= Records from a data source =
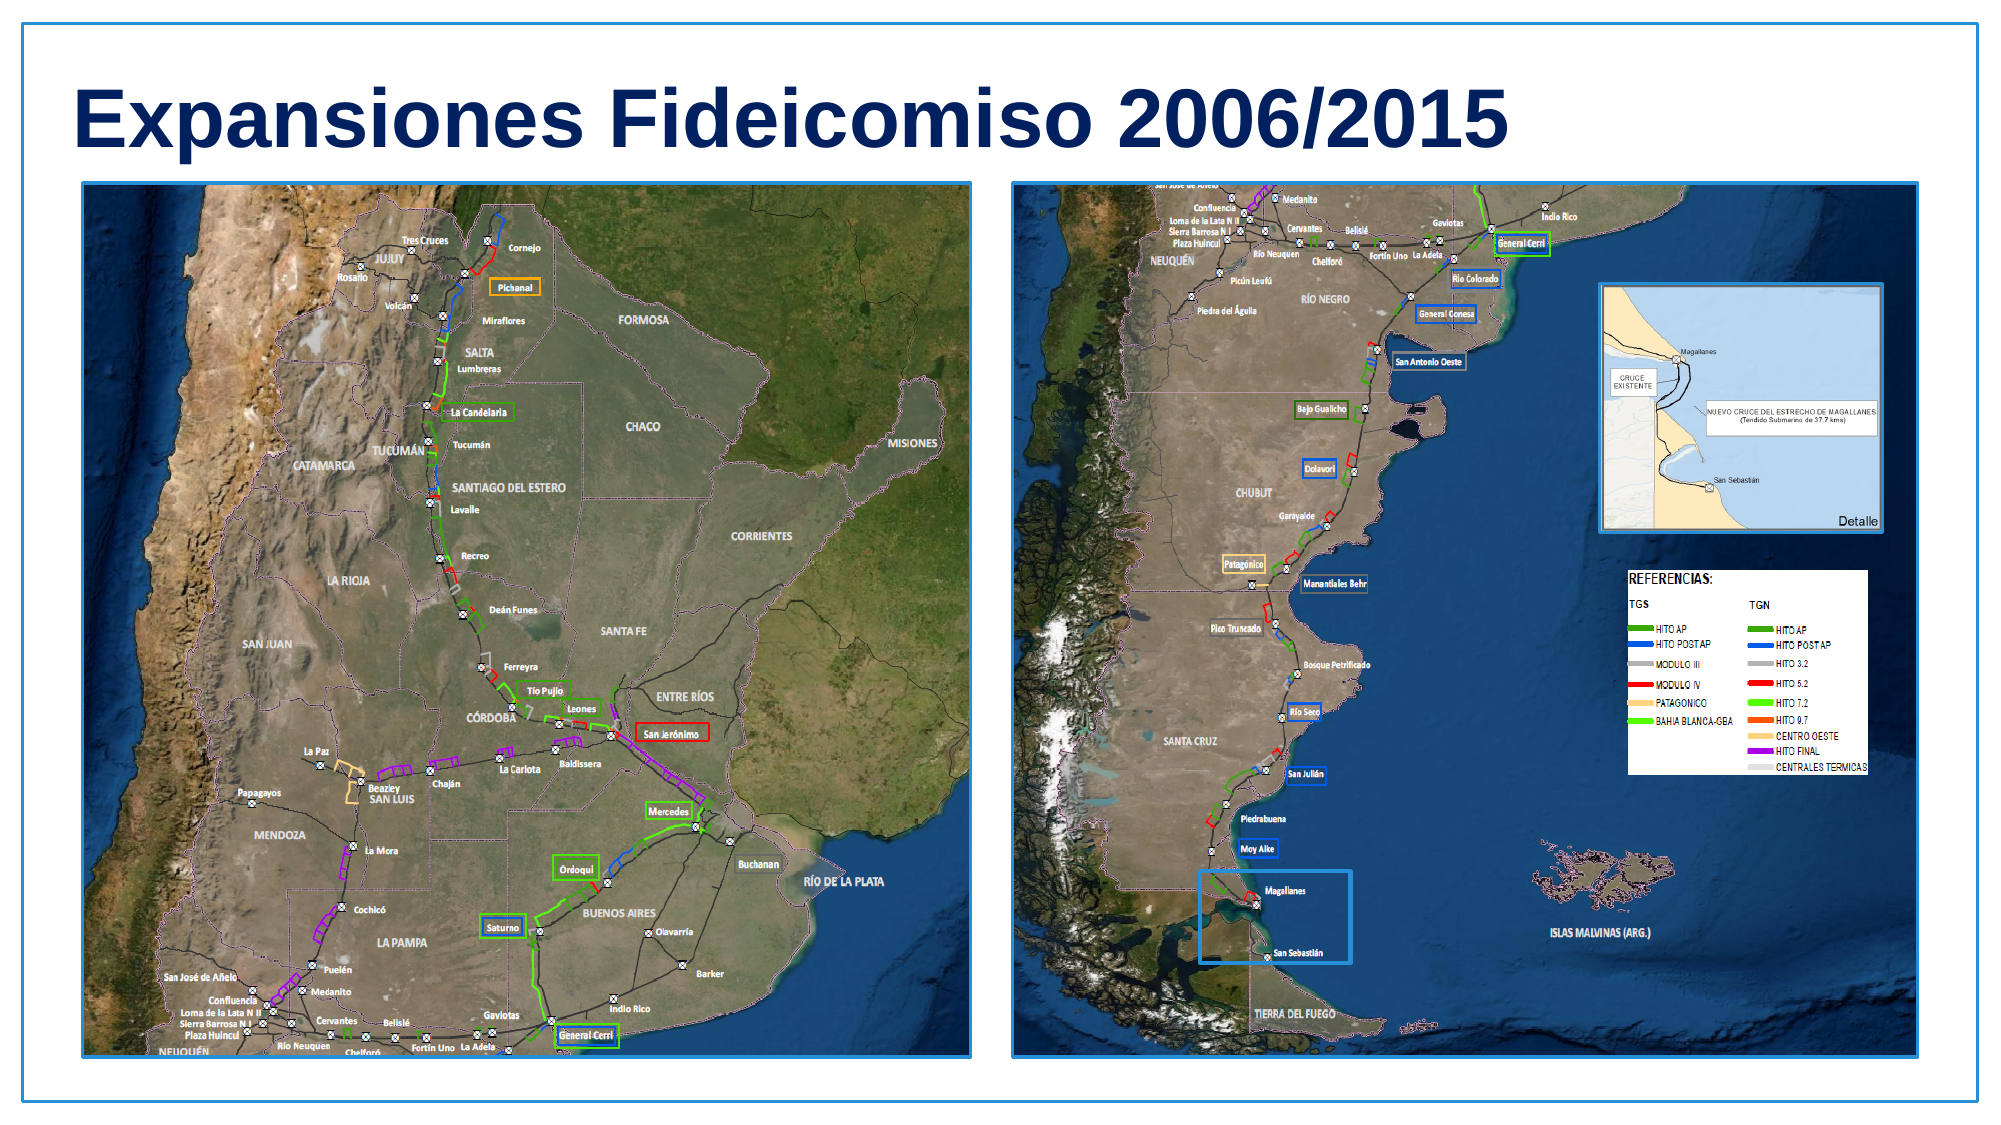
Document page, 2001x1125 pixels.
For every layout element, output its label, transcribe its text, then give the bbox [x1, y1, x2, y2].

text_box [1013, 184, 1916, 1056]
picture [83, 184, 969, 1056]
text_box Expansiones Fideicomiso 2006/2015 [52, 44, 1655, 185]
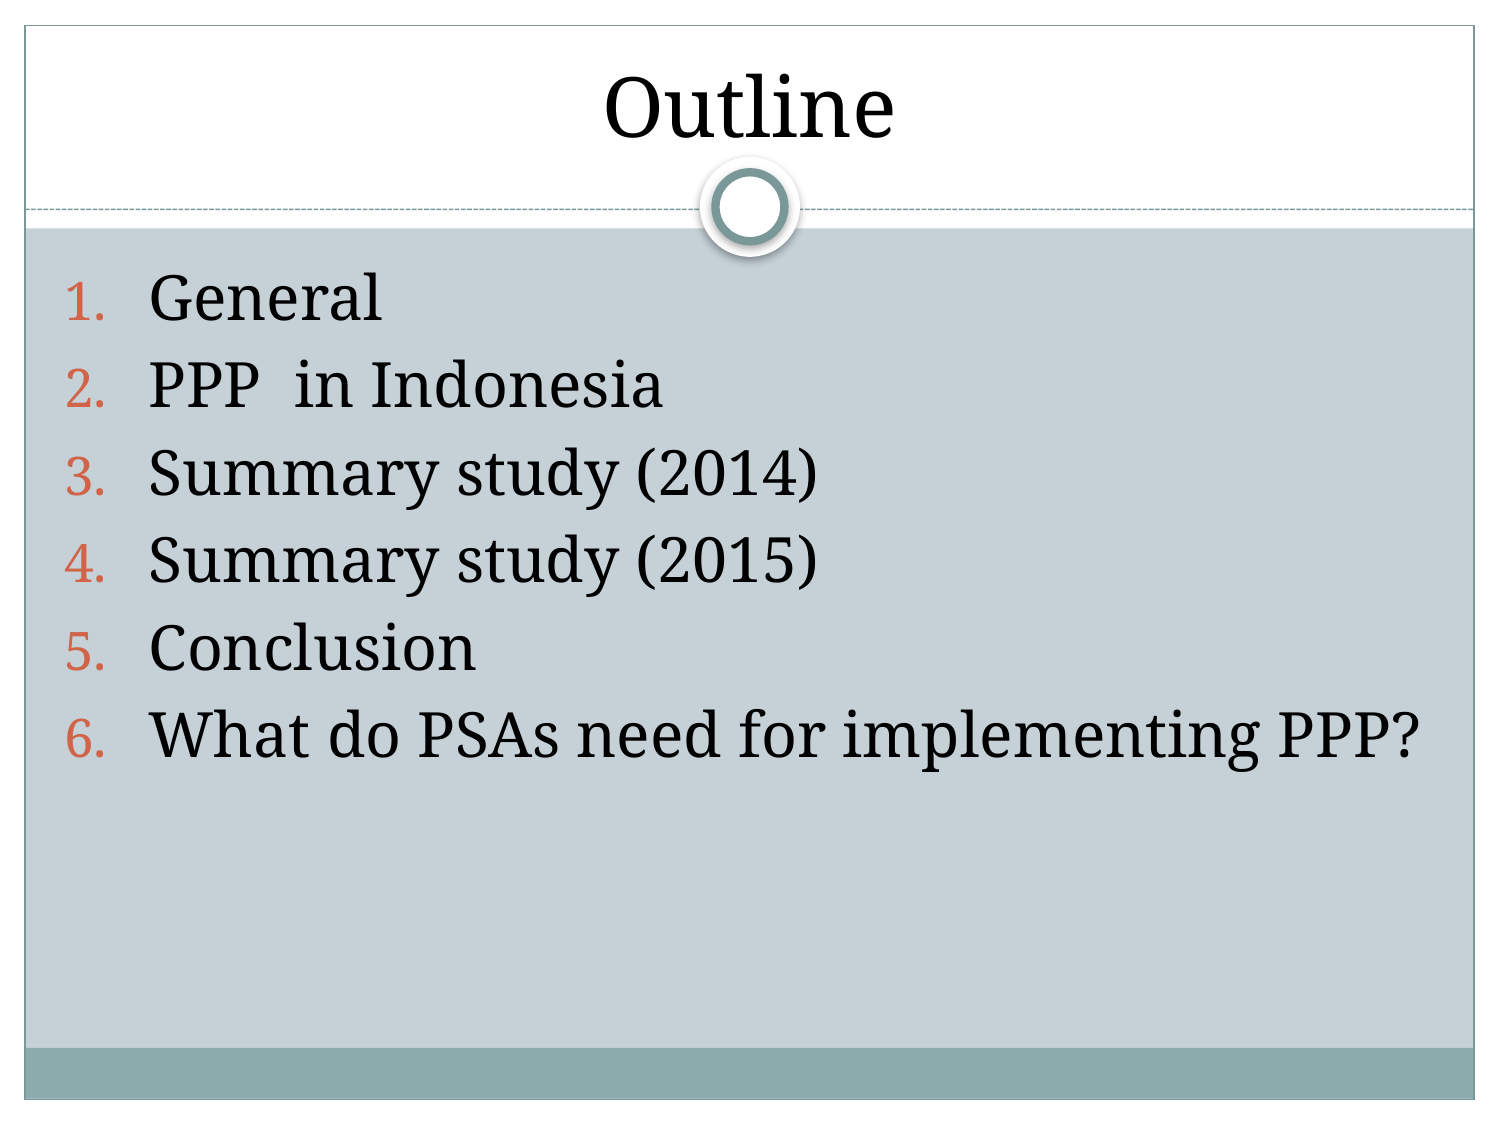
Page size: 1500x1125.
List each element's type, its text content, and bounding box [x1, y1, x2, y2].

= EXERCISE OBJECTIVE =
Among the records, find every line with the word "element" and copy it.

= EXERCISE OUTPUT =
For every layout element, output its label, transcribe its text, then give the bbox [x1, y1, x2, y2].
List each element's type, its text content, and bounding box [x1, y1, x2, y2].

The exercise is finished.